There is some strange level of comfort in knowing that what happened to me, was partly my own fault. I mean it was NEVER my fault for getting abused or raped, but it was my decision to marry him, my decision to stay with him, and although I am not, and never will say that assault is the victim’s fault, there is something mentally and emotionally helpful in knowing that all the work that I’ve done on myself in the last few years, will hopefully give me some measure of safety in preventing any of this from happening again.
But my kids, they were completely innocent victims in this, and it hurts me to know that I had any hand in what their father did to them.
I created them with a man who doesn’t want them.
It makes me angry that I spend every second of my day protecting my babies, and trying my hardest to do everything in my power to make the world a safe place for them, and this guy, this loser who isn’t even here, is making my job harder.
He is damaging them in ways that I can’t even comprehend yet, and in ways that I’ve spent the last four years trying to heal them from. He has created a whole new family that I have to one day explain to my kids, and I don’t know how to do that. I’m angry that he was so easily able to set my kids down, and walk away from them.
I’m so angry that he hurt my kids and there have been zero repercussions for it.
For everything. The rape, the abuse, the abandonment, the lying, and now, he continues to keep avoiding the punishments.
I’m angry, and I’m not sure what to do about it because I don’t think I’ve ever been this angry before, and I’m beginning to wonder, even after just writing this, if some of my anger is born from the guilt that I brought my children into this.
I chose this man.
What was done to me, I walked right into, but what was done to my kids, I bore them into this.

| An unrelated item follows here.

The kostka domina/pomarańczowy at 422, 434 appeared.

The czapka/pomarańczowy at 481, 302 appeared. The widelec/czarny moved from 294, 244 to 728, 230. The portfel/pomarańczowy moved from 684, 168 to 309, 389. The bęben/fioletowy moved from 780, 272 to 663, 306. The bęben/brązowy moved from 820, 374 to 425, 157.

A couple days ago the police station called me and said that I didn’t need to go in for a line-up, because they had found the driver who hit me and drove away. They said that she adamantly denied it, but when they inspected her car, her front bumper was completely crushed in and my blue paint was streaked from her headlight to her taillight. The cop said that in all his years, he had never seen an SUV with so much damage, when the much smaller car (mine), only had a dent.
He told me that I must have good luck since my car wasn’t damaged more, and since I had gotten a picture of her license plate before she drove away. Among other things, she was then charged with a hit-and-run. Her insurance company assumed full liability, and my car will be getting the
Lucky the cop told me, “you are so lucky.”
I know that I should feel happy, but I just can’t seem to feel that way.
My kids are safe, and I am safe. I know that I should feel nothing short of incredibly blessed, and I feel like a bad human being for feeling otherwise. Reality tells me that this is not the end of the world, and logically I know that; this is not the worst that things can get. Things could be so much worse, but they’re not, and I know that makes me lucky. I still get to tuck my babies into bed tonight, and that is the most important thing.
I am lucky, and I am blessed.
But I’m angry, and I don’t like feeling this way. I feel like I should expect better of myself right now, and I’m not proud of how I feel.
I’m not proud that I’m feeling this angry.
And I’m not happy that this man once again, has me wondering if this was all my fault. I don't like feeling the domestic violence mindset that I've tried so hard to free myself from, creeping back up and over me once again.
So there you have it folks. It's not always pretty and perfect in blogland. Sometimes it's ugly and unflattering, and today that's where I'm at.